An Illustrative Example
Let’s take a look at a couple of anonymous hoteliers—Property A and Property B. Both properties are full-service five-star providers catering to business and leisure travelers. Both are seeking to improve their on-premises guest experiences. Marketing at Property A has determined their customers want star treatment. Their customers are looking for a high-touch experience, where the staff and employees know their names and can anticipate their every need (based on past experience). Property B determined their customers want a fully-automated experience—minimizing staff interaction, while maximizing guest independence. Both organizations:
- Set clear objectives
- Identified the loyalty app on their guests’ smart phones as the key to providing the desired guest experience
When a guest arrives at the front desk at Property A, the concierge greets them by name with their room reservation already pulled up on the console. The guest’s loyalty phone app identified the guest with the property’s wireless location-based service, prompting the guest’s photo to be displayed on the concierge’s console. When the guest stepped up the desk, the concierge selected the correct picture to get the guest’s information displayed on the screen. To the guest, it appears the concierge personally recognized them like they were a sports or entertainment star.

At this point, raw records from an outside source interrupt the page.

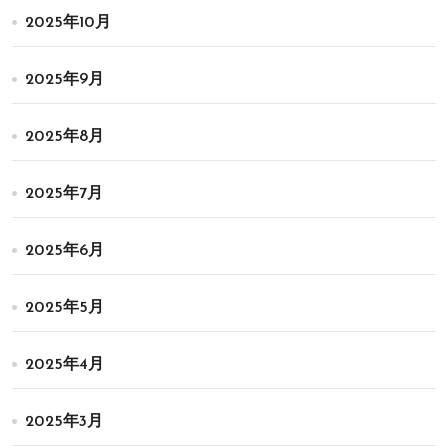
2025年10月
2025年9月
2025年8月
2025年7月
2025年6月
2025年5月
2025年4月
2025年3月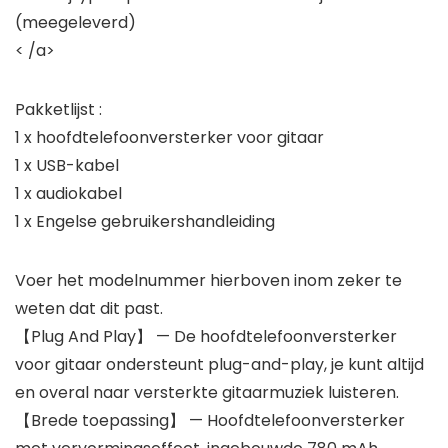
(meegeleverd)
< /a>
Pakketlijst :
1 x hoofdtelefoonversterker voor gitaar
1 x USB-kabel
1 x audiokabel
1 x Engelse gebruikershandleiding
Voer het modelnummer hierboven inom zeker te
weten dat dit past.
【Plug And Play】 — De hoofdtelefoonversterker
voor gitaar ondersteunt plug-and-play, je kunt altijd
en overal naar versterkte gitaarmuziek luisteren.
【Brede toepassing】 — Hoofdtelefoonversterker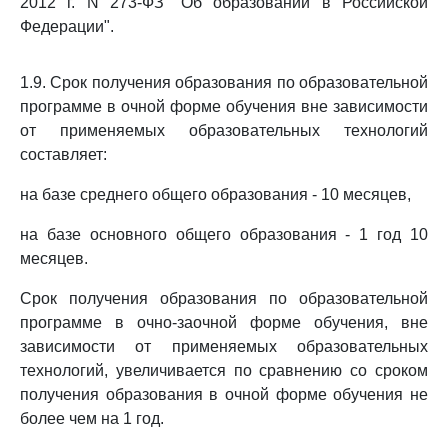
2012 г. N 273-ФЗ "Об образовании в Российской
Федерации".
1.9. Срок получения образования по образовательной
программе в очной форме обучения вне зависимости
от применяемых образовательных технологий
составляет:
на базе среднего общего образования - 10 месяцев,
на базе основного общего образования - 1 год 10
месяцев.
Срок получения образования по образовательной
программе в очно-заочной форме обучения, вне
зависимости от применяемых образовательных
технологий, увеличивается по сравнению со сроком
получения образования в очной форме обучения не
более чем на 1 год.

When a guest arrives at Property B, the guest’s loyalty phone app signals the wireless location-based service that the guest has arrived. The guest is checked into the hotel automatically. The guest room number and electronic key is pushed to the app on the phone and the guest goes directly to their room without ever talking to property personnel. The app may even provide turn-by-turn directions for the guest to get to their room in order to avoid asking for directions.
Both properties are similar with two different business goals. Looking at the two solutions from the Internet of Everything (IoE) perspective presented in part one of this series:
- IoT: In these examples, an app on the smart phone is the networked device.
- Data: The high-touch model requires photos of the guest and/or their family members. Property B needs to tie PCI information to the app with requisite data protection requirements.
- Processes: These solutions need to tie the new functionality into the existing systems. If these properties belong to chains, how will information be updated and shared with the other properties. Will data be replicated locally on-demand when guests book a reservation? How long will it take for data to be updated? If the guest books a reservation from the parking lot or cab, will the data be ready when the guest walks into the lobby?
- People/Personnel: Property A needs to train the desk clerks and other personnel that are expected to provide the star treatment to guests. Sensitivity training on how to handle the guest accompanied by a woman that does not look like his wife would be valuable. Property B personnel need to be trained how to respond when the app doesn’t work correctly and how to interject themselves into the process with minimal impact and maximum efficiency to the guest.
For more about digital transformation in hospitality, read the Avaya blog Five Ways Hotels Can Build a Successful Digital Strategy.
IoT and other emerging technologies, like artificial intelligence, are providing the capability to respond to environmental pressures and business opportunities in significantly new ways. I propose that while everyone will be successful with IoT (eventually) or become extinct, the enterprises that start with business requirements first and apply technology (old and new) second, will become smart sooner and last longer.